Завтра утром посмотрит на «нет», на опиленные, навсегда не растущие, к утру её не будет – целиковой; жизнь стала другой – продолженной лишением свободы, пространственного наслаждения, лишением могущей быть вызванной любви, вот «дочек-матерей» по-взрослому, нормального, комплектного, со свадьбой-фатой и вытьём в подушку, счастья – и лично его жизнь, Ордынского, – тоже – будто он сломал девочку эту…

– Иван… Олегович. – Молодая врачиха, Евгения, повернулась к нему и смотрела ему в область груди, скрывая не натёртые, не стёршиеся о людей, не искорябанные детскими мучениями глаза, свежепрорезанные, яркие… и, закусив запрыгавшую нижнюю губу, сказала горлом, не вмещавшимся шипением: – Я не могу… я не смогу…

– А я… я могу, – пролаял он ответом на вопрос, спросил со знанием, родившись с этим знанием: он может – крючками Фолькмана, скребками Фарабефа, листовой пилой, долотом и напильником.

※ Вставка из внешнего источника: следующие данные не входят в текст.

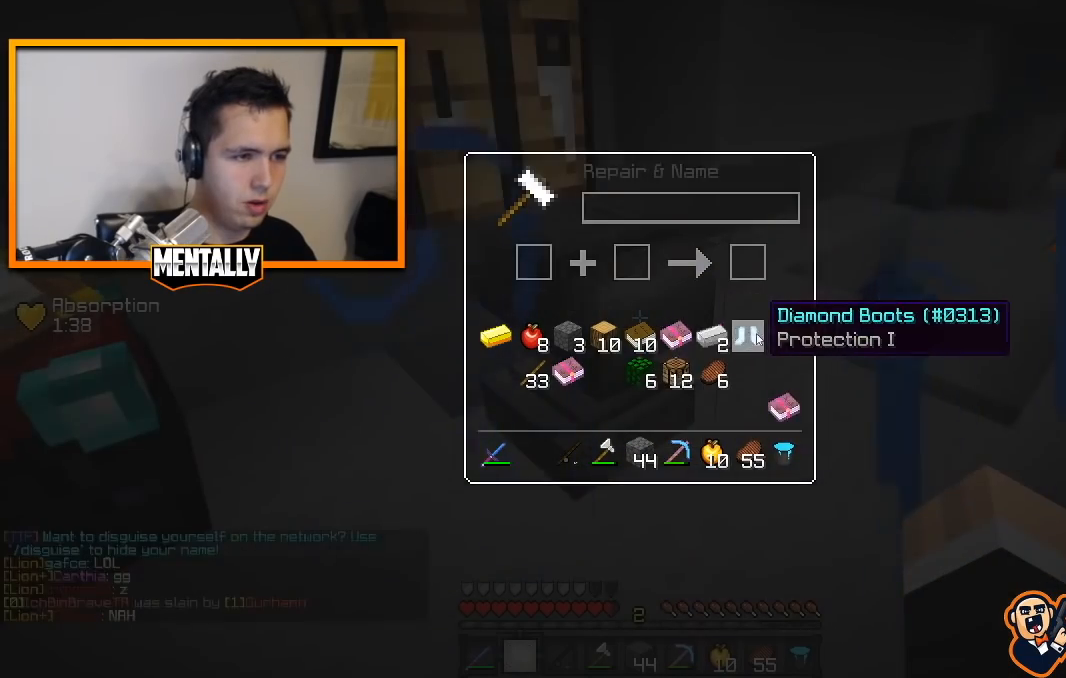
{"keys": [], "mouse": ["left"], "events": [[184, "mouse_left", "down"], [250, "mouse_left", "up"], [484, "mouse_left", "down"]]}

Этим глазам не объяснишь, эти глаза не заживишь… и что бы хоть что-то – сейчас – он не думал, что будет потом: он должен повести эту девочку, меняя каждый год протезы, как ботинки, – он взял её за липкую, не человечью ещё ладошку и держал, как небольшое, гневно-часто бьющееся сердце, и спрашивал: «больно?», не обещая, что «пройдёт», не умея спросить тем единственным верным, соучаствующим голосом – который ещё должен появиться у него, как во вчерашней королеве дискотечных подиумов материнская любовь; он вспомнил покойного деда, без мало полвека простоявшего у операционных окуляров над трепанированными черепами первым после Бога: «зачёта по участию не сдают в медвузе»; главное – это не твоё могущество; сколь велико бы ни было, всегда обрезанное бритвой «не помочь», самодержавное могущество врача, главное – чтобы человек почуял, что ты знаешь, КАК у него болит, чтобы на какое-то хотя бы дление кратчайшее вы почуяли это как один человек.

Распахнулась ударной волной дверь со «вход воспрещён», Ваня вышел в спецовочном комбинезоне – сантехник, кочегар, закончивший обычную, не самую тяжёлую работу; поднял взглядом Нагульнова, не останавливаясь, и – в курилку, на лестницу…

– Девочке – обе ступни, – морщась от ненависти к себе, всадил Иван. – С задачей – сохранить как можно более длинные сегменты конечностей. Вот нравится мне этот наш язык. Сегме-е-енты. Нет бы сказать – пеньки, а вот «сегменты» – и того, не страшно. Языковое обезболивание… Сутки она там, сутки, в этом леднике. Некроз ей в кость ударил, и все, ты ничего не можешь. Сейчас бы голени ещё нам сохранить. Какой мудак ей ноги шерстью растирал?